I told a friend earlier that my goal was to travel into the new year with as little weight as possible. No, I’m not talking about a diet resolution. I’m talking about the weight of this world that we often carry. When the Israelites were in the desert hungry, the Lord rained down manna. Bread from heaven. He gave them just enough for each day (excluding the extra the day before the Sabbath). If they tried to gather more and carry it to the next day, it rotted. That happens in our lives too. We aren’t meant to be self-reliant, but rather God-dependent. We cannot try to gather for ourselves the things He never intended, and the worries of yesterday will only fester as we carry them into tomorrow.
So, I lay down the weight of this past year, and I go forward into the new year with just enough for each day. My rock-splitting Father will provide the flow of living water I need as I journey further into His plan for my life.

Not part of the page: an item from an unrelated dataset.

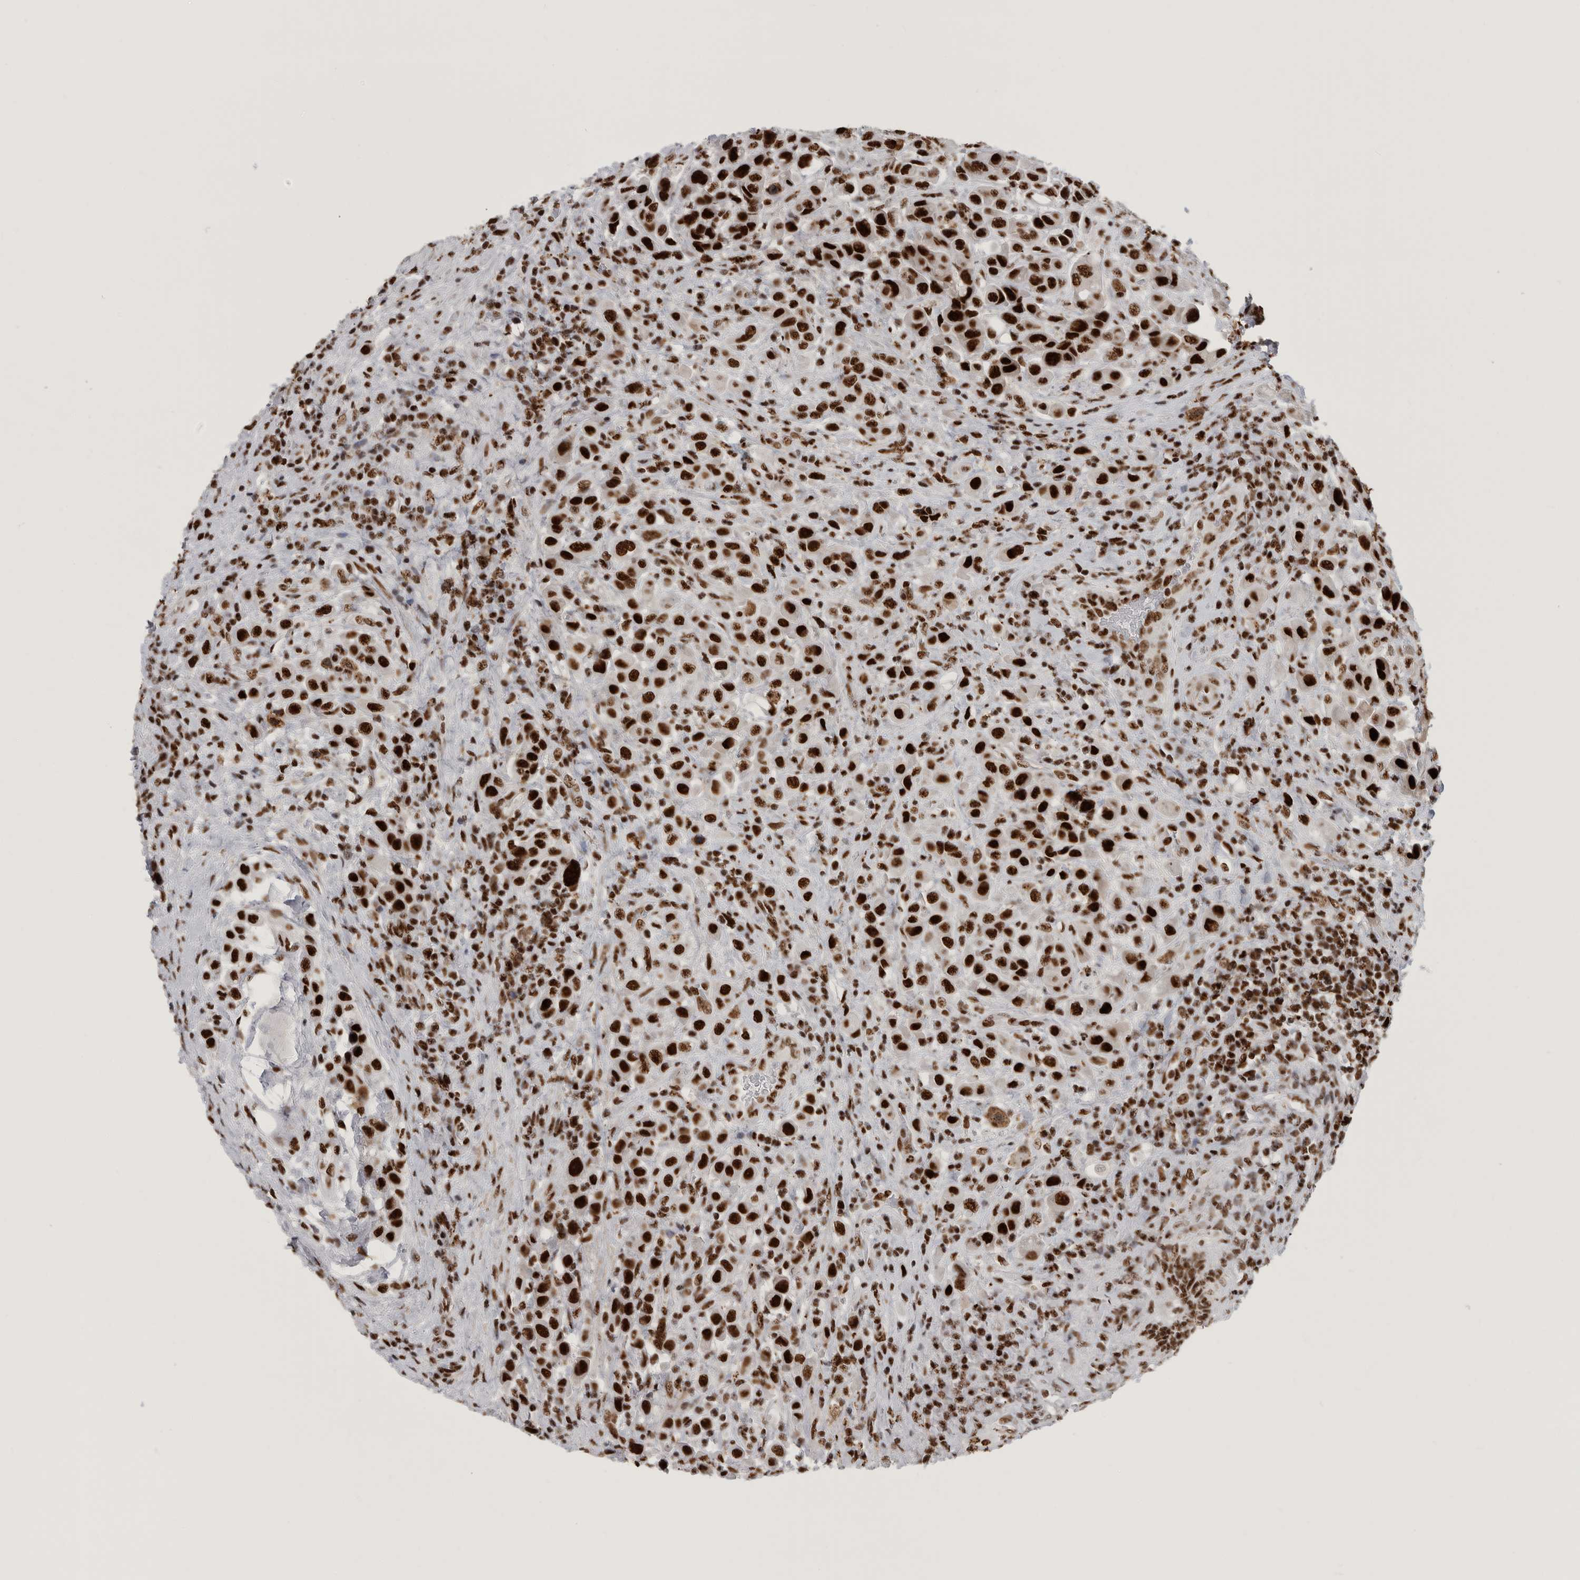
{"staining": {"intensity": "strong", "quantity": ">75%", "location": "nuclear"}, "tissue": "urothelial cancer", "cell_type": "Tumor cells", "image_type": "cancer", "snomed": [{"axis": "morphology", "description": "Urothelial carcinoma, High grade"}, {"axis": "topography", "description": "Urinary bladder"}], "caption": "High-grade urothelial carcinoma stained for a protein displays strong nuclear positivity in tumor cells. Using DAB (3,3'-diaminobenzidine) (brown) and hematoxylin (blue) stains, captured at high magnification using brightfield microscopy.", "gene": "BCLAF1", "patient": {"sex": "male", "age": 50}}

I feel every word of Journey and what it means. Love this post. Inspired me!
Thank you ☺️
Thank you for being a. Critical care nurse, I have seen the patients, although I do not deal in the 12 hour chaos of critical care. Know that I admire and support you and wish a virtual hug was the same as an impersonal . Thank you
Thank you!
The Scripture you used is great, especially if you’ve read and know the whole story. It is very powerful and I’ve referenced it often. God is the Provider and fortunately I’ve seen the great Healer side of Him quite a bit in the past few weeks. Two of my family members and several friends have survived COVID.
My depression started in January when my aunt passed away. I think being confined to home made it worse. I’m on the upswing finally and it sounds like you are too. At least I pray you are.
God is So Good. I pray you have a blessed new year and please stay safe! Love and prayers my friend!
Thank you so much! So glad you’re on the upswing. God is sooooo good!
Bless your heart. Didn’t know it had been so hard. I’ve been “tucked in the house” for almost 5 months, but coming out, I hope, in 2021. Will be praying for your “journey with Him” this year. love you.
The mortality rate in ICU is >90%, which just makes it hard not to be affected by death on a daily basis.
But thank you. This year has shown me so much.
Thanks for posting this…and I look forward to the journey with you even though it is only by reading your articles.
Thank you ☺️
I was up before the sun. Excuse I could not sleep due to stress weighing heavily on my heart. Thank you for being vulnerable to share but yet strong in your faith to remind me who He is and who I am in Him.